The verse’s new translation suits the geographical reversal of Zechariah’s apocalypse quite nicely. On the one hand, the Land of Israel will be watered by a mighty river throughout the summer and winter. On the other hand, the deeps of the Nile shall dry up, leaving Egypt prone to the same disastrous draughts with which the Lord will strike the other nations that do not come up to observe the Feast of Booths.
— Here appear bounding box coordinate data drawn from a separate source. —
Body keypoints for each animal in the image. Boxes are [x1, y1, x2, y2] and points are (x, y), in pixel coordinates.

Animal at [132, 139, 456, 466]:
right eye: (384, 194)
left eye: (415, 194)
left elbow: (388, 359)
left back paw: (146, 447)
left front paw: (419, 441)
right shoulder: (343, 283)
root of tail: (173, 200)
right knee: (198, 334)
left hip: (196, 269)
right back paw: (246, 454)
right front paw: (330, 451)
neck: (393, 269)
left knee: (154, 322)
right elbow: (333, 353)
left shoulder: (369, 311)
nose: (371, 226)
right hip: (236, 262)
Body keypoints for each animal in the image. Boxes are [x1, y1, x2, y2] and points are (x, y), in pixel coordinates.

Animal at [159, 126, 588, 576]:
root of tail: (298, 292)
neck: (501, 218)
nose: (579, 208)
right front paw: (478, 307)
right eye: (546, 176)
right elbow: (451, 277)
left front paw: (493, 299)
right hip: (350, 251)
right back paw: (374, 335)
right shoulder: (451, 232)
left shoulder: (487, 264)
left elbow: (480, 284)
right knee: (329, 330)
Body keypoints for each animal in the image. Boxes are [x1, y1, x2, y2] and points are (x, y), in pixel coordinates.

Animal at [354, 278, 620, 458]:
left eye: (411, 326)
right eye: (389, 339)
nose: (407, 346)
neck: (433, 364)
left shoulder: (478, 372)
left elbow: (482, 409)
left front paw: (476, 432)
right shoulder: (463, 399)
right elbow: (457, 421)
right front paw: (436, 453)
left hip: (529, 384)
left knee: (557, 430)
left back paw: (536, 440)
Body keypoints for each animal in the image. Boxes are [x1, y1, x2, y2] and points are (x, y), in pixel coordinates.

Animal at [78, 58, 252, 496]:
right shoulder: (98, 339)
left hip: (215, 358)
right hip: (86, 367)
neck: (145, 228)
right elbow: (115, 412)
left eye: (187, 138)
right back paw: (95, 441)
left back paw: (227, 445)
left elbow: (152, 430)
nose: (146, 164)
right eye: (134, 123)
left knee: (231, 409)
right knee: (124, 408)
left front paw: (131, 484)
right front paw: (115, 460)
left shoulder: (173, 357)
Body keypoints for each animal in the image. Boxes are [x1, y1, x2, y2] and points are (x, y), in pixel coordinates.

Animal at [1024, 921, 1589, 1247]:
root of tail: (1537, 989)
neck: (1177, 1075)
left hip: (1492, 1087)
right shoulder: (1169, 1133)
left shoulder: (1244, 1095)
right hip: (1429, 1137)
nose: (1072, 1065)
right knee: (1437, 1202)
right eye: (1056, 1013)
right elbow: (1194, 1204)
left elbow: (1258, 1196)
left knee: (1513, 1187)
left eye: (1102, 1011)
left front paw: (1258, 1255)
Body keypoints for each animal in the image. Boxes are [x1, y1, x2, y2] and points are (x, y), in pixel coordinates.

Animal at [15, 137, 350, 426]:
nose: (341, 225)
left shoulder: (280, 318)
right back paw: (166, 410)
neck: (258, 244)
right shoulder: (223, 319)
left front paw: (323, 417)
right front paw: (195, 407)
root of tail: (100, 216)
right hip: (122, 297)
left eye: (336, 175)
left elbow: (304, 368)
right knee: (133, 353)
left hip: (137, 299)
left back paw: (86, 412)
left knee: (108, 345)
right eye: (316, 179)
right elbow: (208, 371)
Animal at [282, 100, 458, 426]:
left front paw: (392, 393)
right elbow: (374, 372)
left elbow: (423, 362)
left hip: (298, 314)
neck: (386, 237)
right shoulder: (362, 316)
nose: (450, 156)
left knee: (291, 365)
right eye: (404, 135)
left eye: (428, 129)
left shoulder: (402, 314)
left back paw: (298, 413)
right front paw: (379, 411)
[i] Kuzari 1: 44, here quoted from Hartwig Hirschfeld’s translation, New York: Schocken, 1964, pg. 110.
[ii] Prof. John Goldingay reminds me that Ezekiel 47: 1-12 offers an even more striking description of the great river that will emerge from Jerusalem in the end of days, bearing plentiful fish (Ez. 47:9) and watering ever-bountiful fruit trees on both its banks (Ez. 47: 12).

7 Comments:

Blogger Celal Birader said...

Dear Berel Dov Lerner,

Thank you for helping me understand
Revelation 11:8 better.

Celal Berker

2:35 PM  
Anonymous Anonymous said...

The recently published book "Jewish Origins An Ancient & Modern Review of the Old Testament with especial reference to the 'Promised Land'" raises a real problem for the Middle Eastern fracas - if it is true. Apparently, the hebrews were not given "the promised land" without the fulfilling of certain obligations,and it seems in which they failed to do so: therefore they have no entitlement to the land of Palestine. Having read this book it seems the author has made his case - though I have never read the Old Testament, or part of it, before, having tended to accept the hearsay stories as correct, as so many others must have done. I can comment no more, except to offer: if it is true, it is so serious as to throw dark shadows of doubt upon many religious and governmental institutions throughout the world.
I found the book at worldwidebooks.net

8:16 PM  
Blogger Berel Dov Lerner said...

Re. the book "Jewish Origins". There are two questions here. First of all, Jewish entitlement to the Land of Israel is usually argued for in historical and political terms, and God's promises have no bearing on such arguments. As for the religious question: Scripture is full of passages describing the Israelites' return to the Land of Israel even after having been temporarily exiled from it due to their sins.